Como segundo Maestro de Ballet del Teatro Imperial —en el periodo de 1850 a 1860— Petipa produjo en menos de seis semanas un ballet para el retiro de la prima ballerina italiana Carolina Rosati, además de su célebre Don Quixote.

El 12 de marzo de 1871, tras la muerte del antiguo Primer Maestro, Arthur Saint-Léon y de su colaborador Pugni, Petipa obtuvo tal codiciado puesto, tiempo en el creó La Bayadère, entre otras obras.

Sus colaboraciones con Tchaikovsky

Durante la Era Dorada del Ballet Ruso, una época en la que riqueza de los zares era tal que comisionaba a Petipa una obra nueva para cada temporada. La compañía, bajo la dirección de Ivan Vsevolozhsky buscó diversificar la oferta de compositores para los ballets al eliminar el puesto de Compositor de Ballet, creado para Pugni años atrás.

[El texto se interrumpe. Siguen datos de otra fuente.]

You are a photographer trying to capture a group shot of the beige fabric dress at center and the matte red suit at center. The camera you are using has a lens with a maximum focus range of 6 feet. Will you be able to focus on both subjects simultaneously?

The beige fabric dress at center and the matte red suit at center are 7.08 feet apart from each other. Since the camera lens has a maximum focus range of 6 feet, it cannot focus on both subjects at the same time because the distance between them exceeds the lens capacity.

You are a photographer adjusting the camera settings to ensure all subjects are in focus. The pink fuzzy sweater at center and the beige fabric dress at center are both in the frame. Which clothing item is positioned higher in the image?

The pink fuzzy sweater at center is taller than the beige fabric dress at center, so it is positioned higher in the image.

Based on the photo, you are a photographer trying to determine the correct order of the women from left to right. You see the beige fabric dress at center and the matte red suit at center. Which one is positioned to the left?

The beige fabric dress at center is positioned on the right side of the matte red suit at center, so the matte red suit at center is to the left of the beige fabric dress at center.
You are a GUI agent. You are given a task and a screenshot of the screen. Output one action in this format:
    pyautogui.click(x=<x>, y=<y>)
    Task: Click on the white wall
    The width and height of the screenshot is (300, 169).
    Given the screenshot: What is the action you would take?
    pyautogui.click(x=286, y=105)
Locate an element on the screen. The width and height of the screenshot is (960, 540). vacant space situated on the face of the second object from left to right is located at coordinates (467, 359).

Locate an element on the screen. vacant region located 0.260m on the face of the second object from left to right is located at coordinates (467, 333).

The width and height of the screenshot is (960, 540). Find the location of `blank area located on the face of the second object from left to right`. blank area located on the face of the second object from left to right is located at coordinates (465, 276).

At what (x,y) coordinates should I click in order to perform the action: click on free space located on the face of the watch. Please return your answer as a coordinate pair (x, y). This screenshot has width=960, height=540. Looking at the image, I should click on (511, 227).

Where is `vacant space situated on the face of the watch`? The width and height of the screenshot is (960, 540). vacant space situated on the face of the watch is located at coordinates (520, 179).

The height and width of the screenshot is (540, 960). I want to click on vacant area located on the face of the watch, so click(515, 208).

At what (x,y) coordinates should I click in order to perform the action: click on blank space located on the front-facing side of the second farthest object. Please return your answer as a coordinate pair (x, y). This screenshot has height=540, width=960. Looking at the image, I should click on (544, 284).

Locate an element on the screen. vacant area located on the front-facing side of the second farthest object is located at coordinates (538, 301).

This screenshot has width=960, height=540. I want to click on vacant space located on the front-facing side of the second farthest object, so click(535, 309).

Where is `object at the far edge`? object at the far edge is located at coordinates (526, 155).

Los resultados fueron cuestionados por Petipa, pues consideraba que no siempre estaban a la altura de lo que él buscaba en sus obras, hasta que se le comisionó La Bella Durmiente a Pyotr Ilych Tchaikovsky en 1890.

La popularidad de esta producción fue tal que para abril de 1903, tan solo trece años después de su estreno, ya se había cumplido 100 funciones.

Mientras que una enfermedad cutánea en 1892 alejó a Petipa de sus deberes durante la producción de El Cascanueces, responsabilidad que cayó primordialmente entonces sobre Lev Ivanov —cuya producción de la Cenicienta también supervisó el francés— al año pudo regresar al trabajo y para 1895 revivió el Lago de los Cisnes, coreografía original de Julius Reisinger para el Bolshoi, versión que ayudó en incrementar la popularidad de esta obra, originalmente no muy bien recibida.

Últimos años

El cambio de siglo fue para Petipa una oportunidad para revivir más de sus obras, incluidas La Bayadére, Le Corsaire, Esmeralda y otras tantas más, además de Raymonda de Alexander Glazunov.

Aunado a esto, ya con más de 80 años de vida, Petipa comenzó a considerar su retiro y para ello, con la ayuda del compositor vanguardista Arsenii Koreshchenko produjo una versión de Blanca Nieves llamada el Espejo Mágico, presentada como un espectáculo sólo para nobleza rusa que, a pesar de presentar muchos elementos de las corrientes modernas y su consabida ruptura con lo clásico, fue bien recibida.

Luego de que la presentación de su último ballet, de 1904, La Romance d'un Bouton de rose et d'un Papillon, fuera cancelado semanas antes debido al estallido de la Guerra Ruso-Japonesa, Petipa dejó de asistir al Ballet Ruso y a la escuela. Fue nombrado por el ministro Baron Fredericks como “Maestro de Ballet Vitalicio” y con una pensión de nueve mil rublos anuales.

Murió el 14 de julio de 1910 a la edad de 92 años.